It is shocking how often the source of performance problems in GCed systems code comes down to “didn’t reuse buffers”.

3 Likes

We do quite a lot of copying in Dune as well. The 2 pieces of advice I have would be:

  • profile your program (e.g., make a flamegraph from a run when it’s longer than a couple seconds). you’ll immediately see if it spends a lot of time in the GC, for example.
  • there are some platform-specific APIs you can use to let the kernel do the copy by itself without the data being copied to userspace. in Dune we use sendfile on Linux, I believe eio will try to do something similar but maybe you have to use eio_linux and from Hang in eio_linux tests · Issue #319 · ocaml-multicore/eio · GitHub, maybe that’s disabled?
1 Like

Also ‘strace’ your eio code (with the posix backend).

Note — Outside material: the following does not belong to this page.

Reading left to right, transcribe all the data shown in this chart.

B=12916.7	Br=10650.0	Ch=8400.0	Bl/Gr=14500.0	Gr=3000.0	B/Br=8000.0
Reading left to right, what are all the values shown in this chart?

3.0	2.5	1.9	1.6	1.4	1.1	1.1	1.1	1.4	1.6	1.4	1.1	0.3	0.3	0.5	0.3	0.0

Also have you measured the performance of copying a single file with both the ‘uring’ and posix backends of Eio (there is an env var you can use to switch between them)? There is probably quite a lot that can be tweaked there.

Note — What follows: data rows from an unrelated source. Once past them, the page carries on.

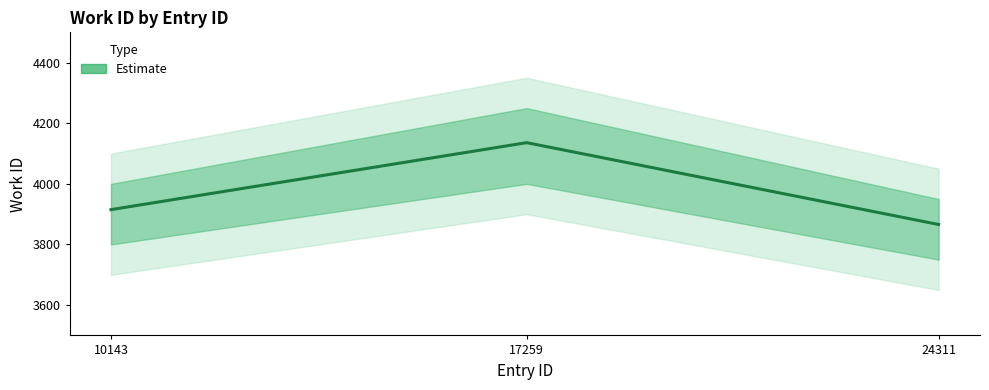

Rank the categories by value from lowest to highest.

24311, 10143, 17259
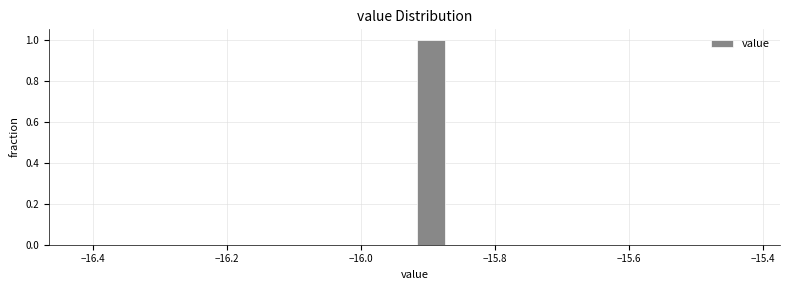

Around what value on the x-axis is the tallest bar? Give the approximate position of its centre, as read against the axis.

-15.90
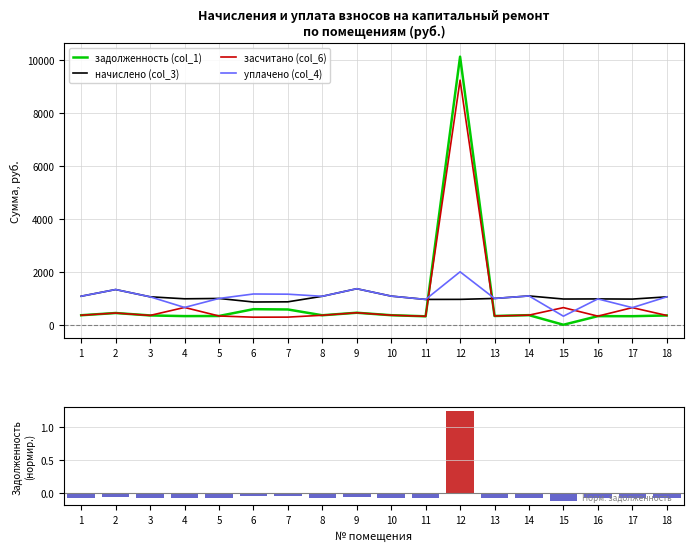

What is the sum of the Задолженность (norm.) values at 13 and 12?

1.2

A quick look at Eio code shows these inefficiencies:

try
      let buf = Cstruct.create 4096 in
      while true do
        let got = Src.single_read src buf in

(similar code in POSIX and Eio backends in flow.ml)
Also Eio has an optional block_size=4096 in sched.ml (but also n_blocks=64, so probably OK)

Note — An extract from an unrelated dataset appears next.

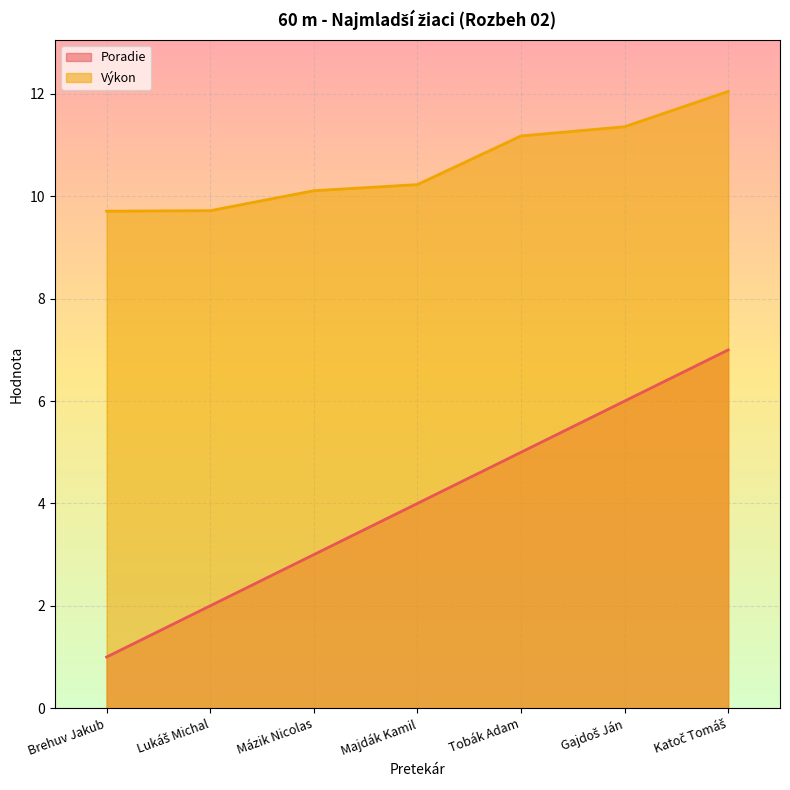

What is the label of the 3rd point from the left?

Mázik Nicolas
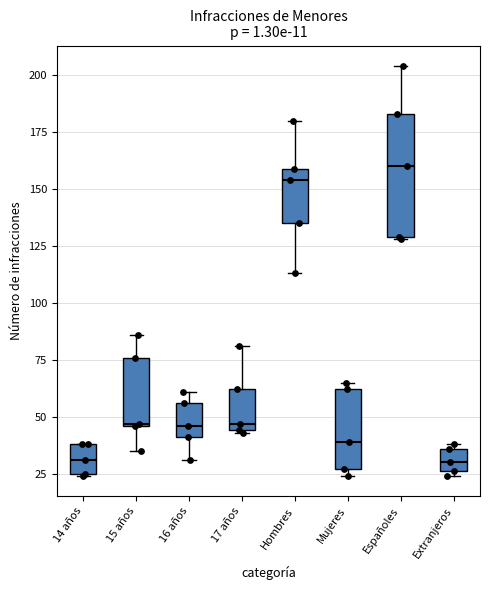

Comparing the boxes themselves (not the whiskers), which one is the tallest?

Españoles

IIRC OCaml’s Unix module would accept up to 64k in one go, so increasing this buffer size might help reducing the number of syscalls.

Yes, maybe the default block size should be changed. You can always write a loop yourself with whatever size you like.

I’d also suggest running eio-trace on a small example. We haven’t profiled the FS stuff at all yet and there’s probably some more low-hanging fruit there!

Ideally, using fs (unconfined access) should be as fast as passing string pathnames around, and using confined access (which is safer) might be even faster if you always use open_dir so that paths the kernel has to resolve are only ever one step. I wouldn’t be surprised if it’s doing something inefficient in some cases at the moment though.

Another dirty option could be to call a Windows-specific program such as robocopy.